Goal of the exercise – Nothing more is wanted than an exact repeat of the data below.

Given data START

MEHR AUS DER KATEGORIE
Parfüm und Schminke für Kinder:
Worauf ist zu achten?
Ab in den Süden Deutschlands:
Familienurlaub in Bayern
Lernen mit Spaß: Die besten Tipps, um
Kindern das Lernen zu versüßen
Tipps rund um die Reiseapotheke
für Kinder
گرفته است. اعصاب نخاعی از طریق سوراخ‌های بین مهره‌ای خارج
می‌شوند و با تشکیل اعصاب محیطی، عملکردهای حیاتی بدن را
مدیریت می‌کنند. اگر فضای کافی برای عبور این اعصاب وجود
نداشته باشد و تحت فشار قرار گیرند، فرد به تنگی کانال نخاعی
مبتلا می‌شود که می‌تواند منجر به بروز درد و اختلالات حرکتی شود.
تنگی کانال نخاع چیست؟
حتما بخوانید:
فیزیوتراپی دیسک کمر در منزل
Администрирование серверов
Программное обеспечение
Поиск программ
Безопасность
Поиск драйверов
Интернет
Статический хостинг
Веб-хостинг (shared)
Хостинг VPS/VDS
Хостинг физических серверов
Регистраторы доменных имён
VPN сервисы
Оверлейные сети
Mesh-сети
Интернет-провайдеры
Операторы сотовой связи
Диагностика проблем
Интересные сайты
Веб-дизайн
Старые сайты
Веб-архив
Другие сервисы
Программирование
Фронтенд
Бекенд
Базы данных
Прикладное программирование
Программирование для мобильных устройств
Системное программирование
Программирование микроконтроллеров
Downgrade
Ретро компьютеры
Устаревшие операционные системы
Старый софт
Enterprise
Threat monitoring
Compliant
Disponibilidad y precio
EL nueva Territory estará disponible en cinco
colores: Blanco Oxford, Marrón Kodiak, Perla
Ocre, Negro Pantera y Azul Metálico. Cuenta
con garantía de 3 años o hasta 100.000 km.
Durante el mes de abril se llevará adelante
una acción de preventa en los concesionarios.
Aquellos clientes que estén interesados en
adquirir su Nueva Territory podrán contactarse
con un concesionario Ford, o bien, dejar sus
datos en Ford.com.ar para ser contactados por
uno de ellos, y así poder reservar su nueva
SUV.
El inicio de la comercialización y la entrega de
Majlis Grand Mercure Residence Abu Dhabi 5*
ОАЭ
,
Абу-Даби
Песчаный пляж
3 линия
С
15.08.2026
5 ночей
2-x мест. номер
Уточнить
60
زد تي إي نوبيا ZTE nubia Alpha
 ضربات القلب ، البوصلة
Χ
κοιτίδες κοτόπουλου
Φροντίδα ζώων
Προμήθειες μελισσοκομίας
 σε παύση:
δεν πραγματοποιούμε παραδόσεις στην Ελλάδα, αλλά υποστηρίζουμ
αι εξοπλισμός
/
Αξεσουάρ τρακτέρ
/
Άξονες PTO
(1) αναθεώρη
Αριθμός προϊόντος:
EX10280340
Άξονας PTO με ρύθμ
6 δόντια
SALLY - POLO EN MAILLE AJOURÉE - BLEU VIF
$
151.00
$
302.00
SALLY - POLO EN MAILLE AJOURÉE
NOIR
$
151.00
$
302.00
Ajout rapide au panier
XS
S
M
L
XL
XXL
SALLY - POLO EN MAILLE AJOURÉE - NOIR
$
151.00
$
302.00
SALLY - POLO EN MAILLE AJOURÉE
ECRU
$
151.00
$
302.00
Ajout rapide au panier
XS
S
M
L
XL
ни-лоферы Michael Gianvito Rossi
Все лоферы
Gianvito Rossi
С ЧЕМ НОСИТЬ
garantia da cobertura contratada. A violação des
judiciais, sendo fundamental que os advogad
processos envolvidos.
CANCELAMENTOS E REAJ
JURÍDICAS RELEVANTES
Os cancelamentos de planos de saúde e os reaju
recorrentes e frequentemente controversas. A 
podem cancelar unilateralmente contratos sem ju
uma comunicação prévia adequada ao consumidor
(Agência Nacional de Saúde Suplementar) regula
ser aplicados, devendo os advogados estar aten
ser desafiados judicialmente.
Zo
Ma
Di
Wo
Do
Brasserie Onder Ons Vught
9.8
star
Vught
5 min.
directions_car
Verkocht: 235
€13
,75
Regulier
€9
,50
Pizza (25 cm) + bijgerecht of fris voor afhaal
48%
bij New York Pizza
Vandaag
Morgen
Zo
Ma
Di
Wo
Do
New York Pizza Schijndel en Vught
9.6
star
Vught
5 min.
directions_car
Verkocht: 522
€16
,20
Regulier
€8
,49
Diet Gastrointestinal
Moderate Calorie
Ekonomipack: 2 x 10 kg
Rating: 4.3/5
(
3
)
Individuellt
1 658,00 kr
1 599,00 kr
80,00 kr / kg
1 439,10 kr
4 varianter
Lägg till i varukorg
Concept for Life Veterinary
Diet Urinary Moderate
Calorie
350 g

Given data END

Solution to the exercise –
MEHR AUS DER KATEGORIE
Parfüm und Schminke für Kinder:
Worauf ist zu achten?
Ab in den Süden Deutschlands:
Familienurlaub in Bayern
Lernen mit Spaß: Die besten Tipps, um
Kindern das Lernen zu versüßen
Tipps rund um die Reiseapotheke
für Kinder
گرفته است. اعصاب نخاعی از طریق سوراخ‌های بین مهره‌ای خارج
می‌شوند و با تشکیل اعصاب محیطی، عملکردهای حیاتی بدن را
مدیریت می‌کنند. اگر فضای کافی برای عبور این اعصاب وجود
نداشته باشد و تحت فشار قرار گیرند، فرد به تنگی کانال نخاعی
مبتلا می‌شود که می‌تواند منجر به بروز درد و اختلالات حرکتی شود.
تنگی کانال نخاع چیست؟
حتما بخوانید:
فیزیوتراپی دیسک کمر در منزل
Администрирование серверов
Программное обеспечение
Поиск программ
Безопасность
Поиск драйверов
Интернет
Статический хостинг
Веб-хостинг (shared)
Хостинг VPS/VDS
Хостинг физических серверов
Регистраторы доменных имён
VPN сервисы
Оверлейные сети
Mesh-сети
Интернет-провайдеры
Операторы сотовой связи
Диагностика проблем
Интересные сайты
Веб-дизайн
Старые сайты
Веб-архив
Другие сервисы
Программирование
Фронтенд
Бекенд
Базы данных
Прикладное программирование
Программирование для мобильных устройств
Системное программирование
Программирование микроконтроллеров
Downgrade
Ретро компьютеры
Устаревшие операционные системы
Старый софт
Enterprise
Threat monitoring
Compliant
Disponibilidad y precio
EL nueva Territory estará disponible en cinco
colores: Blanco Oxford, Marrón Kodiak, Perla
Ocre, Negro Pantera y Azul Metálico. Cuenta
con garantía de 3 años o hasta 100.000 km.
Durante el mes de abril se llevará adelante
una acción de preventa en los concesionarios.
Aquellos clientes que estén interesados en
adquirir su Nueva Territory podrán contactarse
con un concesionario Ford, o bien, dejar sus
datos en Ford.com.ar para ser contactados por
uno de ellos, y así poder reservar su nueva
SUV.
El inicio de la comercialización y la entrega de
Majlis Grand Mercure Residence Abu Dhabi 5*
ОАЭ
,
Абу-Даби
Песчаный пляж
3 линия
С
15.08.2026
5 ночей
2-x мест. номер
Уточнить
60
زد تي إي نوبيا ZTE nubia Alpha
 ضربات القلب ، البوصلة
Χ
κοιτίδες κοτόπουλου
Φροντίδα ζώων
Προμήθειες μελισσοκομίας
 σε παύση:
δεν πραγματοποιούμε παραδόσεις στην Ελλάδα, αλλά υποστηρίζουμ
αι εξοπλισμός
/
Αξεσουάρ τρακτέρ
/
Άξονες PTO
(1) αναθεώρη
Αριθμός προϊόντος:
EX10280340
Άξονας PTO με ρύθμ
6 δόντια
SALLY - POLO EN MAILLE AJOURÉE - BLEU VIF
$
151.00
$
302.00
SALLY - POLO EN MAILLE AJOURÉE
NOIR
$
151.00
$
302.00
Ajout rapide au panier
XS
S
M
L
XL
XXL
SALLY - POLO EN MAILLE AJOURÉE - NOIR
$
151.00
$
302.00
SALLY - POLO EN MAILLE AJOURÉE
ECRU
$
151.00
$
302.00
Ajout rapide au panier
XS
S
M
L
XL
ни-лоферы Michael Gianvito Rossi
Все лоферы
Gianvito Rossi
С ЧЕМ НОСИТЬ
garantia da cobertura contratada. A violação des
judiciais, sendo fundamental que os advogad
processos envolvidos.
CANCELAMENTOS E REAJ
JURÍDICAS RELEVANTES
Os cancelamentos de planos de saúde e os reaju
recorrentes e frequentemente controversas. A 
podem cancelar unilateralmente contratos sem ju
uma comunicação prévia adequada ao consumidor
(Agência Nacional de Saúde Suplementar) regula
ser aplicados, devendo os advogados estar aten
ser desafiados judicialmente.
Zo
Ma
Di
Wo
Do
Brasserie Onder Ons Vught
9.8
star
Vught
5 min.
directions_car
Verkocht: 235
€13
,75
Regulier
€9
,50
Pizza (25 cm) + bijgerecht of fris voor afhaal
48%
bij New York Pizza
Vandaag
Morgen
Zo
Ma
Di
Wo
Do
New York Pizza Schijndel en Vught
9.6
star
Vught
5 min.
directions_car
Verkocht: 522
€16
,20
Regulier
€8
,49
Diet Gastrointestinal
Moderate Calorie
Ekonomipack: 2 x 10 kg
Rating: 4.3/5
(
3
)
Individuellt
1 658,00 kr
1 599,00 kr
80,00 kr / kg
1 439,10 kr
4 varianter
Lägg till i varukorg
Concept for Life Veterinary
Diet Urinary Moderate
Calorie
350 g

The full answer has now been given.